Un léger vent fait grincer un volet, quelque part.

De l’autre côté du chemin se trouve une maison, en bon état mais a priori abandonnée. A l’image de tout le reste.

La rue principale est tout aussi morte que tout à l’heure. Il n’y a vraiment pas un seul être humain. Ou alors, il se cache? Mouais. On va éviter de jouer avec cette idée-là, hein?

Sur l’un des murs du refuge, des panneaux explicatifs renseignent l’éventuel visiteur. J’y découvre l’histoire d’Aurent et j’apprends à cette occasion que le refuge où je m’apprête à passer la nuit est l’ancienne école.

Puis je rentre. Je ferme la porte – pas à clef, il n’y en a pas – et dents brossées, je monte me mettre au lit.

Les fenêtres ouvertes permettent à l’air de circuler. La température est agréable. Seul, sur le dos, les yeux grands ouverts, je guette le moindre bruit tandis que la lumière du jour décline et que la nuit s’installe. Toute un pan de ma bibliothèque alimente mon insomnie : le rayon fantastique de la fin du XIXème, notamment.

Une branche griffe une toiture de zinc, au dehors. Le volet que j’ai entendu tout à l’heure continue de grincer. L’eau d’un torrent s’écoule en contrebas.

Allez, ça suffit. J’ai besoin de dormir. J’enfile mes bouchons d’oreille, enferme mentalement mes romans gothiques dans une armoire forte et me couche sur le côté. A portée de main, l’un de mes bâtons repose au sol, replié en matraque. Des fois que. Ridicule, certes, mais enfin…

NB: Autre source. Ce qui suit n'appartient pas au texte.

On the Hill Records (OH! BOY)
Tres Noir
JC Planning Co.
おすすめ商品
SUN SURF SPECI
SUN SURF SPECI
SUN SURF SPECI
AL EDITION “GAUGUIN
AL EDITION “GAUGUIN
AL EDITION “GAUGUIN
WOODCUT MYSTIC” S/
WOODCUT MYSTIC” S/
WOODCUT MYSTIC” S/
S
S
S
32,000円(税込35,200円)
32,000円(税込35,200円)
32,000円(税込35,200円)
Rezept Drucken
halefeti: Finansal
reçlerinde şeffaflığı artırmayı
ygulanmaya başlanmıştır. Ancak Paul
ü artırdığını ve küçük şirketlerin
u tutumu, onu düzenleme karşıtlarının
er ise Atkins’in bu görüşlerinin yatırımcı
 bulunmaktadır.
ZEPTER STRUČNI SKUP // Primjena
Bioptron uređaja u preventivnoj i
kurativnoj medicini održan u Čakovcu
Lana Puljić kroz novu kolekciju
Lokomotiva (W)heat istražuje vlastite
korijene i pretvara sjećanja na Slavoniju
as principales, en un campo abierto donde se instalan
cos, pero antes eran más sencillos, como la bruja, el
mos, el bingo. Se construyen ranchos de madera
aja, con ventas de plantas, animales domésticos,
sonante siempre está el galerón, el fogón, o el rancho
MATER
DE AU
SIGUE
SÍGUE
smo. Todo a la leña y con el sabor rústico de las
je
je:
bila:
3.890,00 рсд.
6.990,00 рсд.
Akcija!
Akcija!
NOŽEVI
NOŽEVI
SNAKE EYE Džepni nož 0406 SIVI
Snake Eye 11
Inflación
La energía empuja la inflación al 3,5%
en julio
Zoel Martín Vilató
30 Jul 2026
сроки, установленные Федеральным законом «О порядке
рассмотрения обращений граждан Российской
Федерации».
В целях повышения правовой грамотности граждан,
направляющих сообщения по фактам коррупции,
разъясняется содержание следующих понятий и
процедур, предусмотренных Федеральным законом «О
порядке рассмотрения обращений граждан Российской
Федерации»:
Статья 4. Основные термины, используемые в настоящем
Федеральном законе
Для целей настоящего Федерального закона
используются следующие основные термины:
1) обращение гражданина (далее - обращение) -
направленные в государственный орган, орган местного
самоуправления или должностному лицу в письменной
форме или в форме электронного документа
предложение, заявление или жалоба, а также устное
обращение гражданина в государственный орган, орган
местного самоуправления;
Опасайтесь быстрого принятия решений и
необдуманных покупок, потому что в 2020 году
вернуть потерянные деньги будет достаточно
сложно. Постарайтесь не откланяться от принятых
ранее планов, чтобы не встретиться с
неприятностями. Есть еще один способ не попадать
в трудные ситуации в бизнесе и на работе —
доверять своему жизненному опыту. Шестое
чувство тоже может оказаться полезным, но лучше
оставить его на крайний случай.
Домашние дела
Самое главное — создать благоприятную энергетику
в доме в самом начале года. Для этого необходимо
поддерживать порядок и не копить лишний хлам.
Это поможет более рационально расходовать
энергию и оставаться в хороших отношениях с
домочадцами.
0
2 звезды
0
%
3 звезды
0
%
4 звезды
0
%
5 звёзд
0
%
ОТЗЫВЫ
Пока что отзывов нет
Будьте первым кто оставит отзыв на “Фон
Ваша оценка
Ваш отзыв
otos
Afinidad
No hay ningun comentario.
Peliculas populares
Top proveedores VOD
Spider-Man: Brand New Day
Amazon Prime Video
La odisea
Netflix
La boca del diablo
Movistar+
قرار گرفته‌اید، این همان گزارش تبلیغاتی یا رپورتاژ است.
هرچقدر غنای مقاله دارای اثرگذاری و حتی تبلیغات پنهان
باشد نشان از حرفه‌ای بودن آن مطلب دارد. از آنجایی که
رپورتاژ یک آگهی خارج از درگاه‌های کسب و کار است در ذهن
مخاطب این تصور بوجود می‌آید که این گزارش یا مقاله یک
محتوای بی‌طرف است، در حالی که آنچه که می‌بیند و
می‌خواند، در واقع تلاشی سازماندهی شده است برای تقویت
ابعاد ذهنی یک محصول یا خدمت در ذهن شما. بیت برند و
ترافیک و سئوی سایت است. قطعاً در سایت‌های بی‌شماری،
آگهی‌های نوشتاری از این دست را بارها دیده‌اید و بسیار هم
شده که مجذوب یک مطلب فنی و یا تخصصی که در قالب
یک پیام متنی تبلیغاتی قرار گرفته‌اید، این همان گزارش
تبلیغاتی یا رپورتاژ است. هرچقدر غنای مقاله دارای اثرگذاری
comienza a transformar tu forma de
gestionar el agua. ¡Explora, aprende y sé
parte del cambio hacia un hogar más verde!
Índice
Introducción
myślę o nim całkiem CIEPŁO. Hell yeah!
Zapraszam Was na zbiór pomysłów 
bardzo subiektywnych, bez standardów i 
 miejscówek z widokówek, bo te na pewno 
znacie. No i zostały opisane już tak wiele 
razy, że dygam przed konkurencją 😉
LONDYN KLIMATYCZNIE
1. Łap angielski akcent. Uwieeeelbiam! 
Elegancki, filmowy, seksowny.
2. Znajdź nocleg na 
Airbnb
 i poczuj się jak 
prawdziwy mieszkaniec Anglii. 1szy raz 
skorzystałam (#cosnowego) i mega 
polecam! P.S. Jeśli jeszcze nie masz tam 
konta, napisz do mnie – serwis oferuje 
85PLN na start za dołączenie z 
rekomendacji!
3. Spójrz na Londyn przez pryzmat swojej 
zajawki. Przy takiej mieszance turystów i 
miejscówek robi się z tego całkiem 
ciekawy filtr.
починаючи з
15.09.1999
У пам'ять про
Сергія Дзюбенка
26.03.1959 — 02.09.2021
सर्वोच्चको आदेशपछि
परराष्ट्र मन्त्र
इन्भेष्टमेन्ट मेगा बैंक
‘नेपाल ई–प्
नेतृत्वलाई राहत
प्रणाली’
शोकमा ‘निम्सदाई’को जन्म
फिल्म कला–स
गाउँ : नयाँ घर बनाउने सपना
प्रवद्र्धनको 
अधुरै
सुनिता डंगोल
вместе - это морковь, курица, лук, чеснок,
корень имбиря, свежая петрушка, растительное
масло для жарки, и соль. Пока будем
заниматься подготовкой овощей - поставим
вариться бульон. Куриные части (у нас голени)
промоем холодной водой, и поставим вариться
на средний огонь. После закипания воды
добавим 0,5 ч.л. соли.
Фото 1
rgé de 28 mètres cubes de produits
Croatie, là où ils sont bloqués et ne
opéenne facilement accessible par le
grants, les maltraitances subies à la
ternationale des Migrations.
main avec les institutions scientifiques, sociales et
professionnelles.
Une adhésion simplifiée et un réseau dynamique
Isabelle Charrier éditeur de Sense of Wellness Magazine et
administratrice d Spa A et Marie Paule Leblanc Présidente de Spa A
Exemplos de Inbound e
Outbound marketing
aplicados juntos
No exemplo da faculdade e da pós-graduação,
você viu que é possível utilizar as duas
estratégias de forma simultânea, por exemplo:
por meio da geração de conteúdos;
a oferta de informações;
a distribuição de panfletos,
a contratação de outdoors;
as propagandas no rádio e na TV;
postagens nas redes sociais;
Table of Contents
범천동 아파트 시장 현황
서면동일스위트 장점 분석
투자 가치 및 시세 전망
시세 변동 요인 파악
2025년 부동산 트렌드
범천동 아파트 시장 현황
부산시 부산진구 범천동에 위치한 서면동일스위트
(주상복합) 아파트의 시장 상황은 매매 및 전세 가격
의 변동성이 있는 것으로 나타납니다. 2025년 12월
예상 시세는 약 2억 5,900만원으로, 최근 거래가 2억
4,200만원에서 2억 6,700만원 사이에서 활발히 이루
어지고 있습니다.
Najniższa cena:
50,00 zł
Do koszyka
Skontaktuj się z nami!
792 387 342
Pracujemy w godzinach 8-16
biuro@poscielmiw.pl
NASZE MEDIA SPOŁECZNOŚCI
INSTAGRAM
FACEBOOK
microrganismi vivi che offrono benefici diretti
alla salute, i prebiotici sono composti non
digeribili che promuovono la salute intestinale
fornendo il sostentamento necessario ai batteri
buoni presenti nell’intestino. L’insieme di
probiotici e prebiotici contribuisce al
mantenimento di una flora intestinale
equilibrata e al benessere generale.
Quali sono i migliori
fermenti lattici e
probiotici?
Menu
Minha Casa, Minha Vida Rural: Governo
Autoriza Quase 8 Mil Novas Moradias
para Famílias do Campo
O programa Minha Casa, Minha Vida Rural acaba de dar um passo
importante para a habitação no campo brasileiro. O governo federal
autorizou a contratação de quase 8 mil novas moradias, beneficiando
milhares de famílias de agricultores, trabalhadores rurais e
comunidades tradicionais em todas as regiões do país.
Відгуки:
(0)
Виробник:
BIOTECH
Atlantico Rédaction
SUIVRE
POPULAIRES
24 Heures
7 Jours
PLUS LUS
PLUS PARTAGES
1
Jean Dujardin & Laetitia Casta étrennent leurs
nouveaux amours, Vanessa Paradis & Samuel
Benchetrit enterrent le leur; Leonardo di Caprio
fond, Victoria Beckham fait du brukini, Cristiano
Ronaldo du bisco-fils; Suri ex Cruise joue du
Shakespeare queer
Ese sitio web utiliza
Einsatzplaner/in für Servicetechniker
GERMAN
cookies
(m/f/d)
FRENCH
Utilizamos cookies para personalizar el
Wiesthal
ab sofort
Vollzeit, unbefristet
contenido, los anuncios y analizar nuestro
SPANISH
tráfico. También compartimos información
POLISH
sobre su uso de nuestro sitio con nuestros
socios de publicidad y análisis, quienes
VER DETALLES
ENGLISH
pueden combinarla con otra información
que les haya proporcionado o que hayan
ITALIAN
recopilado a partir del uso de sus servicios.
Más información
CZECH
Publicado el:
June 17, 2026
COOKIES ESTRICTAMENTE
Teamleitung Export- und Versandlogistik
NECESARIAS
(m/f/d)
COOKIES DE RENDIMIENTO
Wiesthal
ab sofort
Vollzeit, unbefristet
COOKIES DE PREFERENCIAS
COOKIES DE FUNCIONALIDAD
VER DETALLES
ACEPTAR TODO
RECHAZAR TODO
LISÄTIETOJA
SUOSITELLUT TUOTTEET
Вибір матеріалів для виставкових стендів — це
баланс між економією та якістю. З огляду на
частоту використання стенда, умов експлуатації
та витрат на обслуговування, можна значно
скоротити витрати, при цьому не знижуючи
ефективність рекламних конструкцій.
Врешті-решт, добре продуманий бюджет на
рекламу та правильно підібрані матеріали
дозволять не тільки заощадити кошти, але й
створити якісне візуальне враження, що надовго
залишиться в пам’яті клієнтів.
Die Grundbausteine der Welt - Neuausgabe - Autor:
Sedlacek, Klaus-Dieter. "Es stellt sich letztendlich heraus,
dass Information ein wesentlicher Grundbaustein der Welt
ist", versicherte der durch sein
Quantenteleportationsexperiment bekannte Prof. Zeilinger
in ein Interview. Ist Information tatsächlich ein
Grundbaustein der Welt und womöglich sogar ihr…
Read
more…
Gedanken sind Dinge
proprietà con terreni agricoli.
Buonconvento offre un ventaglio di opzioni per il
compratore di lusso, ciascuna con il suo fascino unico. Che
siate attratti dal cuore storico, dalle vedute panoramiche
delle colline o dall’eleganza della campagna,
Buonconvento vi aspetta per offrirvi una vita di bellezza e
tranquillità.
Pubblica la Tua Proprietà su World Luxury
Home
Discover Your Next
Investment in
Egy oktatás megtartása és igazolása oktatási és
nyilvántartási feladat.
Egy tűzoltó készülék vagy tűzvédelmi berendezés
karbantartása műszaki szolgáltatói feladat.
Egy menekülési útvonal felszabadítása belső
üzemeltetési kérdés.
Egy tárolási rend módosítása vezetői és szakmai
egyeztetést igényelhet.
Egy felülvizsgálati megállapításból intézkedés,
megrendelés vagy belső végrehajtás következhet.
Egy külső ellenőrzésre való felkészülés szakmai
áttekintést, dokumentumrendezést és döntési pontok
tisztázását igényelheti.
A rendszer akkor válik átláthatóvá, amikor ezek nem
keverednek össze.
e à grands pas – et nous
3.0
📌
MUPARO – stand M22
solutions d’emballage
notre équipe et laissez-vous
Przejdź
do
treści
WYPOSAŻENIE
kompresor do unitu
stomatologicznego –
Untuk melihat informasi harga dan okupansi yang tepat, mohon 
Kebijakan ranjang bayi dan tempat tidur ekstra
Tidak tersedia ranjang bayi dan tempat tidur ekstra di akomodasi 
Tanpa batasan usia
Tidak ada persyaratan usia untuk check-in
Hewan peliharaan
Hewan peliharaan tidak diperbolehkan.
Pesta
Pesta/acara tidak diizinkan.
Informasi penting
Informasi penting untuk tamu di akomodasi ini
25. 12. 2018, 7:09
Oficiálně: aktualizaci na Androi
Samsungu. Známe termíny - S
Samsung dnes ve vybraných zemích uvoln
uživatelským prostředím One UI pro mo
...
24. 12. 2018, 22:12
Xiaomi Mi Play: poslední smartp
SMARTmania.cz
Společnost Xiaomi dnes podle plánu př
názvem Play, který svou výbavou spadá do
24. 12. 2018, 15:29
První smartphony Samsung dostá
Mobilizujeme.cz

Et sur ce, bonne nuit. Non mais.

Aurent - Annot

Par Argenton et le col de Peloussis. 13 kilomètres, 330 mètres de dénivelé positif, 800 de dénivelé négatif, 4 heures et demie.

Dernière petite étape aujourd’hui. Je me réveille avec le jour, comme à l’accoutumée. Il est cinq heures et demie. Ai-je bien dormi? « Bien », non. Mais j’ai dormi, assurément. Suffisamment pour me sentir reposé en tout cas.

Je descends dans la grande salle : personne. Je suis toujours seul dans ce grand refuge. Je me prépare mon petit-déjeuner au réchaud, avec un café, et je vais prendre les deux sur la terrasse. Il fait doux.

Puis, affaires remballées, je repars en passant devant la petite église. Il est sept heures moins le quart. Pas de mouche. 

Je quitte Aurent en descendant vers le torrent, que je franchis grâce à une passerelle métallique.

Puis je m’engage sur un sentier confortable mais très escarpé qui court à flanc de pente, en balcon au-dessus de magnifiques gorges encaissées.